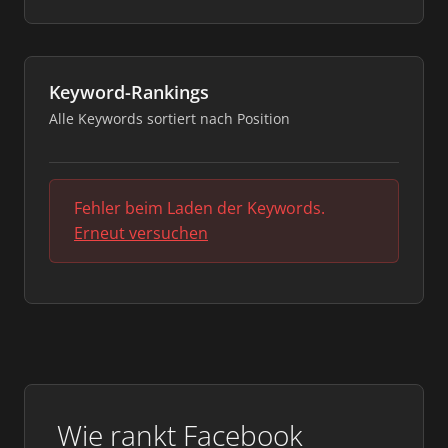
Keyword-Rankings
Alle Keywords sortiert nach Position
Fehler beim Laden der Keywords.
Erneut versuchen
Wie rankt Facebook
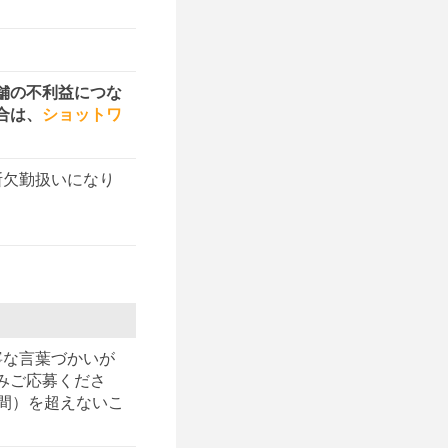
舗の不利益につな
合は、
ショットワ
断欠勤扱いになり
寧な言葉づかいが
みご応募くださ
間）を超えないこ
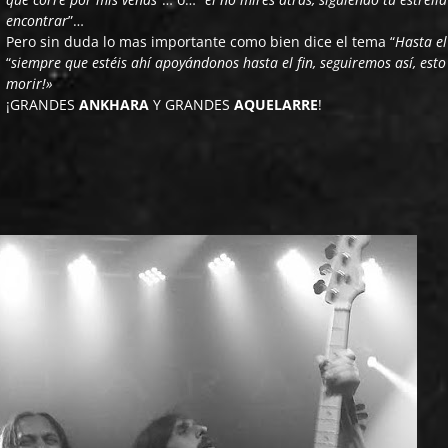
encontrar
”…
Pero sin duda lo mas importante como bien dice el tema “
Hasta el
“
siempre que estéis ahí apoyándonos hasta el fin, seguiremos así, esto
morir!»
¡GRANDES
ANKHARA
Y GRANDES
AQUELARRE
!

------------

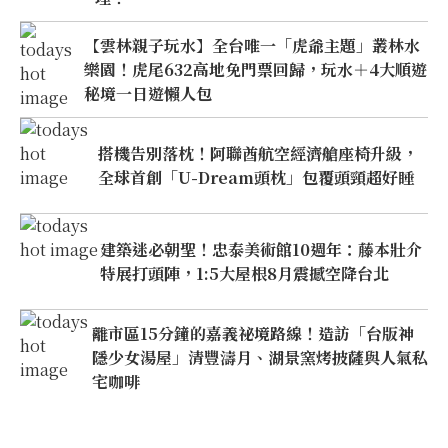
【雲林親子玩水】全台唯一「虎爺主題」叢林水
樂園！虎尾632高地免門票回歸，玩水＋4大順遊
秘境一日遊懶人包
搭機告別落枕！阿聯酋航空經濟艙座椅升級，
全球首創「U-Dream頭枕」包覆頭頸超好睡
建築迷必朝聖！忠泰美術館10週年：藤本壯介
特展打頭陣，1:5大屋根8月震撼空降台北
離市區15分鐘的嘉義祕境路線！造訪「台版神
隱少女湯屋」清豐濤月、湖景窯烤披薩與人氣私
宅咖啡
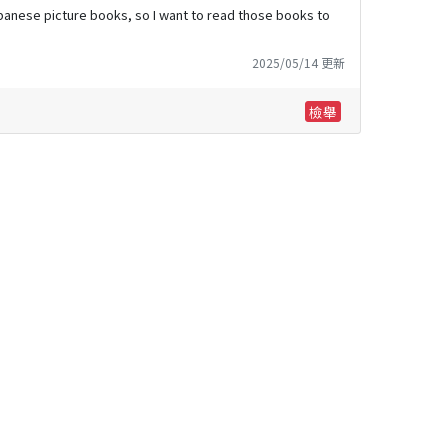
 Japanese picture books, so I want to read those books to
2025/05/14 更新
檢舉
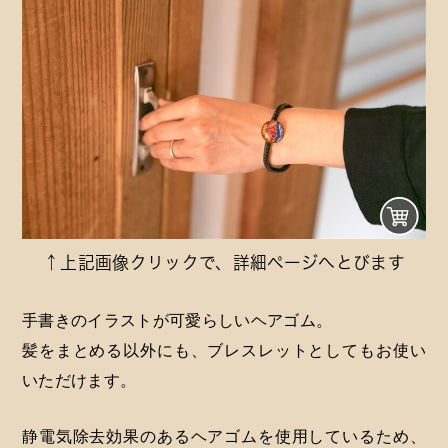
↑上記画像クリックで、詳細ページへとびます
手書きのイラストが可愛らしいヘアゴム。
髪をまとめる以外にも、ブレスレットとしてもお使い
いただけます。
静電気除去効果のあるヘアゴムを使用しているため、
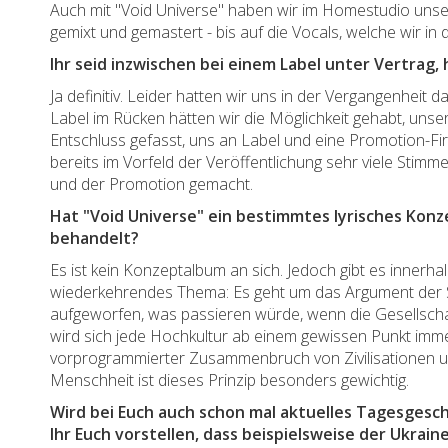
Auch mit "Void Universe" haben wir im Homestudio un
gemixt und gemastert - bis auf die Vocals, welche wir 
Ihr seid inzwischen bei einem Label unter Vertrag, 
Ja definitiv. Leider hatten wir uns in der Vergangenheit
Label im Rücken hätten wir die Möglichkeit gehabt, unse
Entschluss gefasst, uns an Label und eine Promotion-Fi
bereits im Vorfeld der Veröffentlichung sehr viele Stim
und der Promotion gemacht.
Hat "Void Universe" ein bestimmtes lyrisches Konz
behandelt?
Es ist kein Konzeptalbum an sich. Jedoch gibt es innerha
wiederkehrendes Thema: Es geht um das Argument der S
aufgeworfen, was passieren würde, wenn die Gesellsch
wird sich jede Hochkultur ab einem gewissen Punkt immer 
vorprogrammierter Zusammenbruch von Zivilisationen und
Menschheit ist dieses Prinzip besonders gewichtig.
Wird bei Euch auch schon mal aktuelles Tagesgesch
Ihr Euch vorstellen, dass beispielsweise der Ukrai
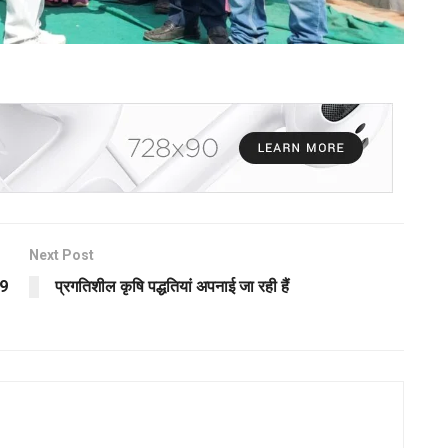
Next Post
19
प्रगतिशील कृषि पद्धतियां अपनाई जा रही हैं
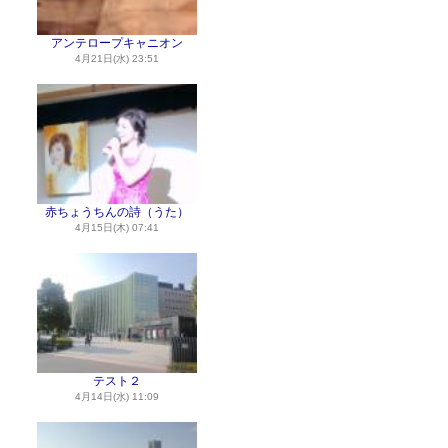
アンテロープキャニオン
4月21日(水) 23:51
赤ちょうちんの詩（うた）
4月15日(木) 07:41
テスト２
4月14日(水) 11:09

------------

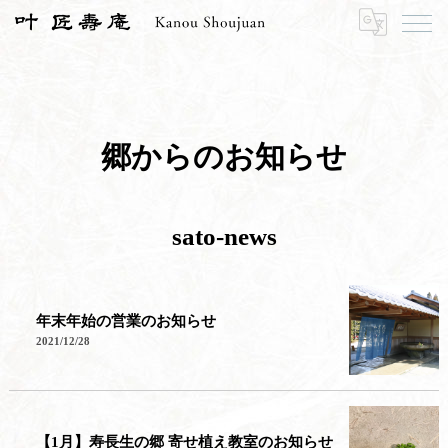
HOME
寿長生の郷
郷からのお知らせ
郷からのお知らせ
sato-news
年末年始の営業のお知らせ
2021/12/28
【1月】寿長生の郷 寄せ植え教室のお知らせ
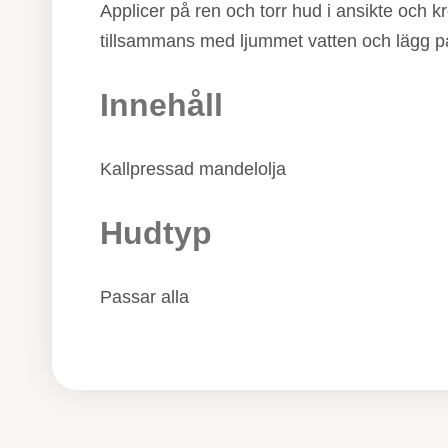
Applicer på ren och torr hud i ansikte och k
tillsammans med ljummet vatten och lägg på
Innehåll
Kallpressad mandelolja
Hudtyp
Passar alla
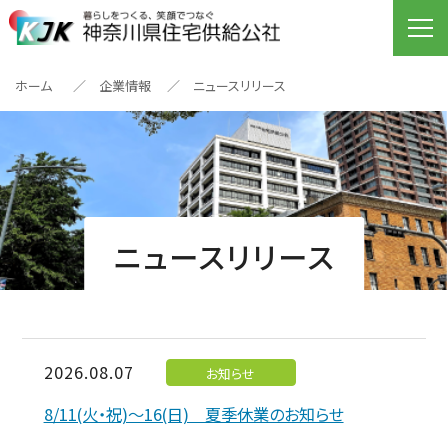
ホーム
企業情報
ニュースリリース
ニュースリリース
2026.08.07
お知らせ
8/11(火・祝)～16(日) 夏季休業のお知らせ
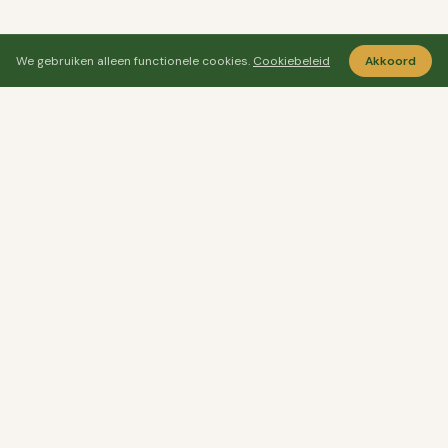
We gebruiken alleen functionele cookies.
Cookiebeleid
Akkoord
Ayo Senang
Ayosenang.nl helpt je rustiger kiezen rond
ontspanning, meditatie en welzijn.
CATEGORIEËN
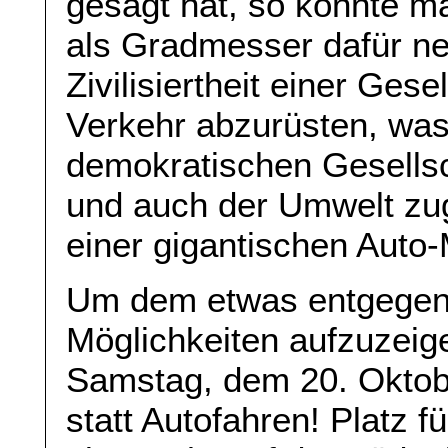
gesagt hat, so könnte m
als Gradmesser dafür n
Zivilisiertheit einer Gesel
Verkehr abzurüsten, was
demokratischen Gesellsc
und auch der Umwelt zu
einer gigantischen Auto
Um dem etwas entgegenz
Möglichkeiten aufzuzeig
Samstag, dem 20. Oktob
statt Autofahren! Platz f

------------

— Exercise brief —
Please set down the stretch of the material from the line containing "Japanese picture books, so" through the line containing "静電気除去効果のあるヘアゴムを使用しているため、", leaving the pictures out of your answer.

— Expected output —
 Japanese picture books, so I want to read those books to
2025/05/14 更新
檢舉
↑上記画像クリックで、詳細ページへとびます
手書きのイラストが可愛らしいヘアゴム。
髪をまとめる以外にも、ブレスレットとしてもお使い
いただけます。
静電気除去効果のあるヘアゴムを使用しているため、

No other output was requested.